Statistics / Linear modelling

Description

Statistical testing of multiple dependent variables at the same time using linear modelling.

Parameters

main.effect1 [group]
main.effect2 [EMPTY]
main.effect3 [EMPTY]
technical.replication [EMPTY]
pairing [EMPTY]
treat.main.effect1.as.factor (yes,no) [no]
treat.main.effect2.as.factor (yes,no) [no]
treat.main.effect3.as.factor (yes,no) [no]
adjust.p.values (yes,no) [yes]
p.value.adjustment.method (none, Bonferroni, Holm, Hochberg, BH, BY) [BH]
Interactions (main, two-way, three-way) [main]

Details

This tool integrates linear modelling to Chipster as implemented in the limma package. In order to use this tool, you need to define your experimental setup in the phenodata file by adding new columns to the table. Experimental factors are then described in these columns using numbers. For example in a study where you would like to compare expression in both males and females and cancerous and non-cancerous tissue, two columns in the phenodata are needed: gender and group.

You can have a maximum of three factors (parameters main.effect1...main.effect3). The parameter technical replication allows you to specify which samples are technical replicates (the same RNA hybridized on different chips), and it is treated in a special way in the linear models (using a mixed model). The parameter pairing allows you to describe which samples are paired (for example derived from the same individual), and it's also treated in a special way.

Factors can either be treated as continuous (e.g., time) or non-continuous (e.g., cell-type). If the factor is treated as continuous (linear), it is also inputted into the model as a continuous variable. If the factor needs to be treated as non-continuous (non-linear), this needs to be specified by changing the corresponding parameter treat.main.effect1.as.factor...treat.main.effect3.as.factor to "yes". When treated as a factor, dummy contrasts for comparing all possible factor levels to the first one are automatically constructed.

It is possible to have interactions of the factors in the model, and it is possible to define which kind of interactions need to be reported. The model can contain either the main effects of the factors only (no interactions), or all two-way or three-way interactions. Interactions are put into the model considering their marginality, so main effects are always included in the models that contain interactions.

Output

Two tab-delimited text files are output as a result of the analysis. The "limma-design.tsv" table contains the design matrix for the linear model as required by the limma package, and can be used to make sure that the analysis was setup appropriately. The "limma.tsv" table combines the p-values and fold changes results, together with the expression values and annotation information for the probes tested, in a convenient summary table that is suitable for further processing or analysis. In this table there are p-values for all contrasts for each of the main effects, the number and factor level being reflected in the column headers. For example, a column labeled "chip.p.adjusted.main13.tsv" refers to the comparison of level 3 to level 1 (the reference level) for the first (1) of the main effects. Same applies to the fold changes. When an effect has been setup to be treated as "factor" the fold change value is essentially the log2 of the ratio between the averaged expression values of samples for a particular factor level and the first (reference) factor level. In the case the effect is treated as "linear", the fold change values are actually an estimate of the slope of the linear regression fitted to the data.

Note that you usually want to pick the right p.adjusted -column from the result table for further analysis: if you for example are interested in the differences between the levels of the first main effect (usually in the “group” column in phenodata), you should sort and filter your table according to p.adjusted.main12 -column. (You can use Preprocessing / Filter using a column value tool for this.)

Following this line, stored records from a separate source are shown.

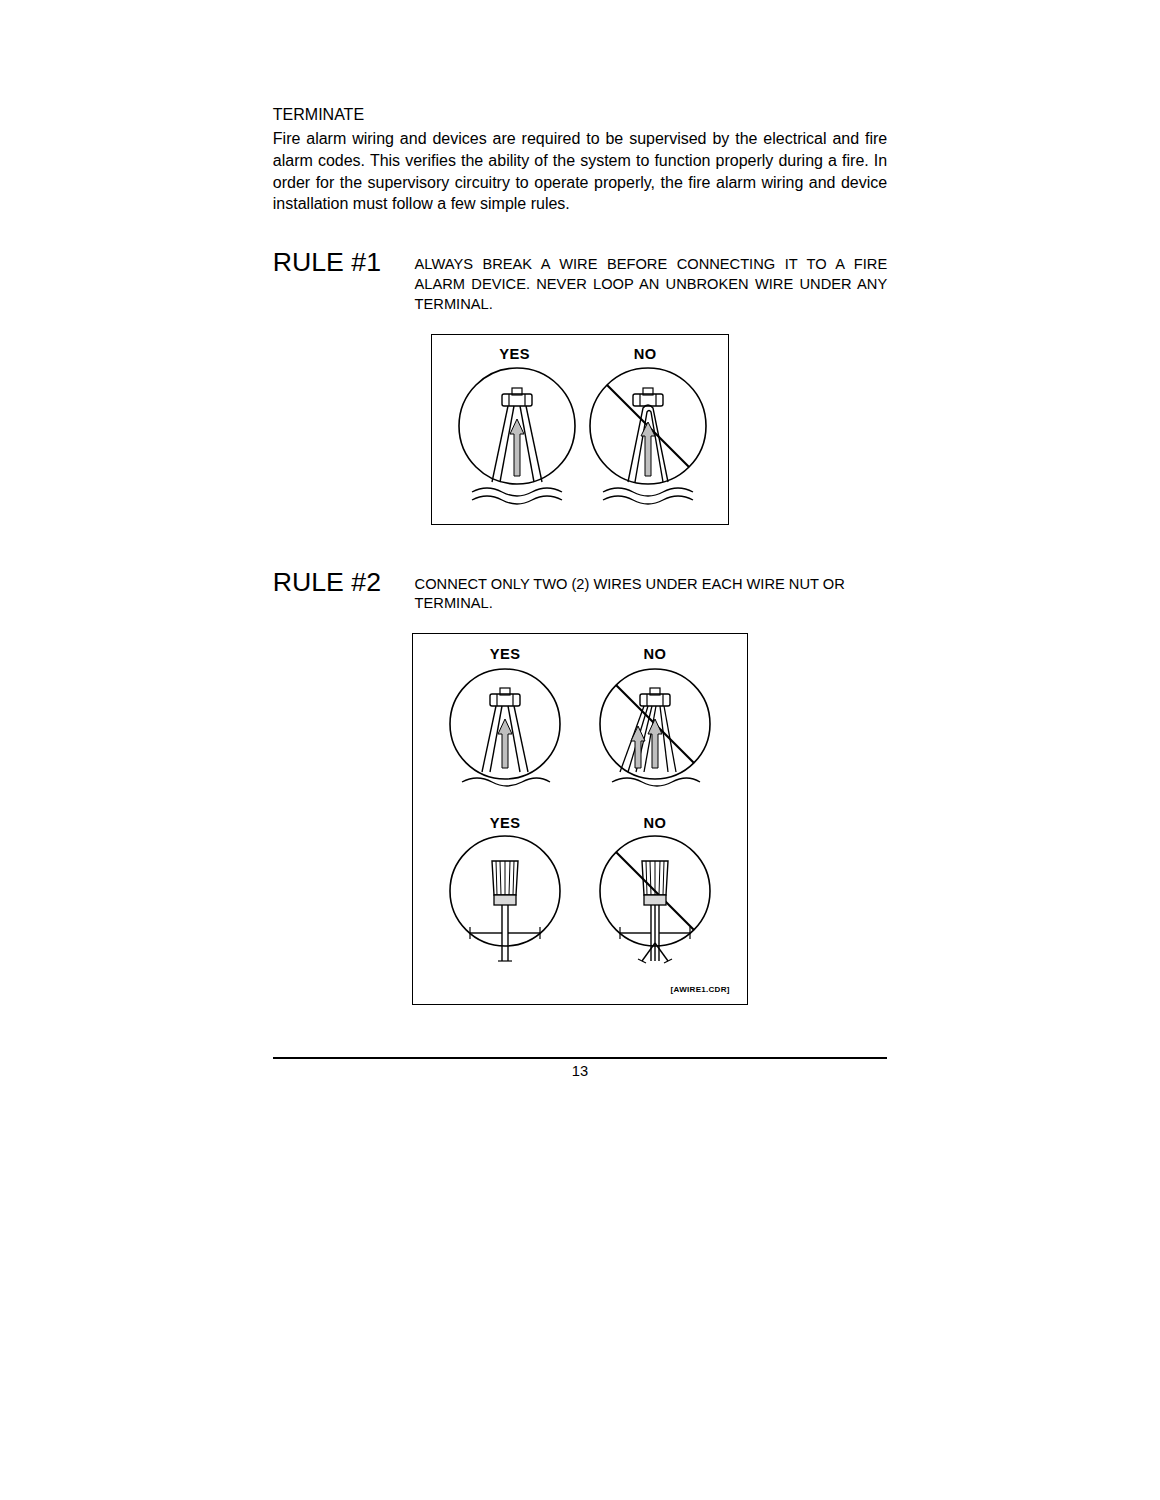TERMINATE
Fire alarm wiring and devices are required to be supervised by the electrical and fire alarm codes. This verifies the ability of the system to function properly during a fire. In order for the supervisory circuitry to operate properly, the fire alarm wiring and device installation must follow a few simple rules.
RULE #1
ALWAYS BREAK A WIRE BEFORE CONNECTING IT TO A FIRE ALARM DEVICE. NEVER LOOP AN UNBROKEN WIRE UNDER ANY TERMINAL.
YES
NO
RULE #2
CONNECT ONLY TWO (2) WIRES UNDER EACH WIRE NUT OR TERMINAL.
YES
NO
YES
NO
[AWIRE1.CDR]
13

The Intercept is sort of a baseline: the expression level for that group for which all the main effects are on their reference level (marked with the smallest number in phenodata file). So the actual test is sort of superfluous: we are testing whether this baseline is in zero -whether this gene is expressed at all. Naturally this is not usually the case, and thus the p-values in the intercept column are usually very small. This is however rarely of any interest.

References

This tool uses Bioconductor package limma. Please cite the following articles:

Smyth, G. K. (2004). Linear models and empirical Bayes methods for assessing differential expression in microarray experiments. Statistical Applications in Ge- netics and Molecular Biology, Vol. 3, No. 1, Article 3.

Smyth, G. K., Michaud, J., and Scott, H. (2005). The use of within-array replicate spots for assessing differential expression in microarray experiments. Bioinformatics 21(9), 2067-2075.